The Tallabama Broadcasting Company, which owned WGSV in Guntersville and WGAD in Gadsden, acquired WJHB in 1961, with the sale closing in 1962. A new WEYY call sign was instituted along with the sale. The station was the victim of 1966 vandalism when someone disconnected the fuse blocks from the station's transmitter, causing a delay of more than two hours in signing it on for the day; general manager Jimmy Earl "Joe" Woodard said the intruder "apparently knew what he was doing" and was unsure as to the motive, since no items were stolen. WEYY's owners started a sister station, WANL, in Lineville in 1967; both stations broadcast country formats.

After having been the general manager since 1962, General manager Woodard became the owner when he acquired the station from former congressman Albert Rains in 1973; the licensee name was changed to the present Woodard Broadcasting Company in 1976. Features on WEYY in 1975 included Auburn Tigers football, ABC Contemporary newscasts, a daily Swap Shop, and a Gospel Music Showcase program at midday.

===Move to Oxford===
In 1973, Woodard opened WHTB (92.7 FM). 13 years later, he sought to reduce overlap between the AM and FM stations. On April 1, 1985, WHTB became WEYY-FM; the next year, 1580 AM moved to Oxford, Alabama as WOXR. The station broadcast an easy listening format, hoping to capture an audience that had listened to WHMA before that station flipped to country. 1580's move made it the first locally based radio station in Oxford, and Woodard gave it a second when Woodard settled with three competing applicants for a new FM station in the town in 1989—the first new FM for Calhoun County in 41 years—which signed on the air as adult contemporary WKFN "K-98" on February 19, 1990. The FM move enabled Woodard to remain competitive; within 18 months, K-98 was described as having changed Anniston into a two-station market opposite WHMA-FM "Alabama 100", while both stations' associated AMs had switched to automated programming.
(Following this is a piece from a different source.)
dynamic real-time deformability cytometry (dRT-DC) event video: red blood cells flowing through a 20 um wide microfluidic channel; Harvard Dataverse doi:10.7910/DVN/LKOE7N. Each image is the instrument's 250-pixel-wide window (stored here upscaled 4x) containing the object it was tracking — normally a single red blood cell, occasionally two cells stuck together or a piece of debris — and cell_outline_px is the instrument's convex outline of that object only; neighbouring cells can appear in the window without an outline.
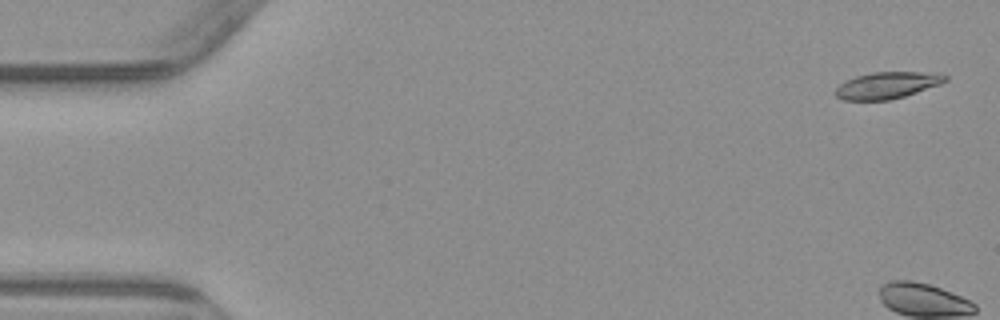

By 2000, WOXR was airing a classic country format; it changed its call sign to WARB on August 28 of that year. The station changed its call sign to WVOK in 2002, matching the FM station which had adopted it in 1992. The station also adopted its present oldies format after changing its call sign.

On April 17, 2023, the station changed its call sign to WTAZ.